Le ciblage de convois civils constitue une violation flagrante des règles de la guerre. Selon les principes humanitaires internationaux, une distinction stricte doit être opérée entre les belligérants et les non-combattants. Toute agression dirigée contre des biens indispensables à la survie des populations, tels que les infrastructures logistiques et les véhicules de transport civil, demeure strictement proscrite.

Un siège en violation des conventions internationales

L’annonce de ce blocus a été diffusée via une vidéo le 28 avril par un porte-parole du groupe armé. Si une mesure similaire en septembre 2025 se limitait au ravitaillement en carburant, l’opération actuelle semble s’étendre à l’ensemble du fret entrant dans Bamako.

À la mi-mai, au moins trois des six routes majeures connectant la ville aux ports de la région subissaient des perturbations majeures. Cette situation coupe Bamako de ses sources d’approvisionnement vitales, provoquant déjà une flambée des prix des produits de première nécessité sur les marchés locaux. Il est impératif que le GSIM garantisse l’accès des habitants à l’eau potable et à la nourriture, conformément aux obligations liées aux conflits armés.

Bien que le GSIM ait évoqué un possible assouplissement le 6 mai pour permettre l’évacuation des urgences médicales, l’application concrète de cette mesure sur le terrain reste difficile à confirmer.

Témoignage sur les violences contre les transporteurs

Les précédents blocus ont déjà été marqués par des atrocités. Un chauffeur rescapé d’une attaque survenue en début d’année 2026 témoigne de la violence extrême subie par les travailleurs de la route. En novembre dernier, le groupe armé avait prévenu que les conducteurs de camions-citernes seraient traités comme des cibles militaires.

Le 29 janvier 2026, un convoi sous protection a été pris en embuscade entre Diboli et Kayes. « À une vingtaine de kilomètres de Diboli, plus de deux cents assaillants à moto ont ouvert le feu sur nous », raconte le survivant. Après avoir neutralisé les renforts militaires, les assaillants ont capturé une douzaine de chauffeurs et d’apprentis.

« Ils ont été contraints de creuser des fosses pour les membres du groupe tués durant l’accrochage, avant d’être froidement exécutés par égorgement », précise ce témoin. De tels actes, s’ils sont avérés, constituent des crimes de guerre. Des enquêtes rigoureuses sont nécessaires pour que les victimes obtiennent justice et réparation.

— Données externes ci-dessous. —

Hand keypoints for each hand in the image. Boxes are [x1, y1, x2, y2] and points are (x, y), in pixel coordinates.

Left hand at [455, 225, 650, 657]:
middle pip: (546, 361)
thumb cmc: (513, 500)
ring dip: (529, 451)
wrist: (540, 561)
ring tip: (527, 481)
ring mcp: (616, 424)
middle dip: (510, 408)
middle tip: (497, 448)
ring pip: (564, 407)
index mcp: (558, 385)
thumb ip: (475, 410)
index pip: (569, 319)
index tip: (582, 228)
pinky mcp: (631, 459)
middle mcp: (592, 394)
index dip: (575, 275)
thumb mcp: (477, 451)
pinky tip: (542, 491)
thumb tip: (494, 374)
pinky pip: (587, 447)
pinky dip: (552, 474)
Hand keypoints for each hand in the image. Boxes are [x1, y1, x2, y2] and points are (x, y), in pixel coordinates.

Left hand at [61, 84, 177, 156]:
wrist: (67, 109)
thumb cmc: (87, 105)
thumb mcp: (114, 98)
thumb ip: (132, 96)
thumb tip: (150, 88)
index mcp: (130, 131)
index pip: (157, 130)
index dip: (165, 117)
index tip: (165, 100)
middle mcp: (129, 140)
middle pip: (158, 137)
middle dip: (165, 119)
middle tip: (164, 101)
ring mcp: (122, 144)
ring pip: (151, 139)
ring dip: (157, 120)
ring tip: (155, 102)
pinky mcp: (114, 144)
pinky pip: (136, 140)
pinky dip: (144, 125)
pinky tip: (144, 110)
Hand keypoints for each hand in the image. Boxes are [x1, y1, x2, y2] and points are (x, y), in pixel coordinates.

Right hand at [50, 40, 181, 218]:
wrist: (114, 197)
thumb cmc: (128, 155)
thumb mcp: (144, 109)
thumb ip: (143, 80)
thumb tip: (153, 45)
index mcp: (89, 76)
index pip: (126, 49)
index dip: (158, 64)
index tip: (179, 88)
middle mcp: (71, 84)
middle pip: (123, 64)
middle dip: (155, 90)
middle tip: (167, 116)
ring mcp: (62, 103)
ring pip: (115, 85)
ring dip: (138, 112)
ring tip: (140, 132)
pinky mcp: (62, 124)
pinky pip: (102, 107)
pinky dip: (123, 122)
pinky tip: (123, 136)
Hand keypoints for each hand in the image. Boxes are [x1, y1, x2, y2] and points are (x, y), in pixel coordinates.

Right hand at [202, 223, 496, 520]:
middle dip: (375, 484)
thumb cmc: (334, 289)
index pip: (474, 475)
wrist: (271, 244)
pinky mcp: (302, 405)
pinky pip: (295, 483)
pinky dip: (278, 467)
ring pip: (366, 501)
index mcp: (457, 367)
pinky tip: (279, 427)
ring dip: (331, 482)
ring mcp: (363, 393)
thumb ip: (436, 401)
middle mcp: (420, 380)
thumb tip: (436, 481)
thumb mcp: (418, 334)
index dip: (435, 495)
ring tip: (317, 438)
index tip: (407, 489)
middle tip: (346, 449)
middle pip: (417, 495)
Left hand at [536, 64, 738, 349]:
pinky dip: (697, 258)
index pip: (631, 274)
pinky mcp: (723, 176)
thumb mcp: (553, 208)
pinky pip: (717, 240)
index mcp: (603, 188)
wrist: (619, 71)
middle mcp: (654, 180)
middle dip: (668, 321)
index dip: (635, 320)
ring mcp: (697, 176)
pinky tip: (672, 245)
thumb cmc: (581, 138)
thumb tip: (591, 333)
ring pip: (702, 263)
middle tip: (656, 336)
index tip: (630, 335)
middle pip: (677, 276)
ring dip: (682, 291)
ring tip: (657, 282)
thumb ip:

Contexte sécuritaire global

Le 25 avril, une vague d’attaques coordonnées a frappé plusieurs localités dont Bamako, Kati, Mopti, Sévaré, Gao et Kidal. Ces assauts visaient des installations militaires et des résidences officielles. À Kati, une explosion a coûté la vie au ministre de la Défense Sadio Camara ainsi qu’à plusieurs de ses proches.

Plus récemment, le 6 mai, les villages de Kori Kori et Gomassagou, situés dans le centre du Mali, ont été le théâtre de violences meurtrières. Ces attaques ont causé la mort d’au moins 40 personnes et d’importantes destructions matérielles, illustrant l’aggravation de l’insécurité pour les populations rurales du pays.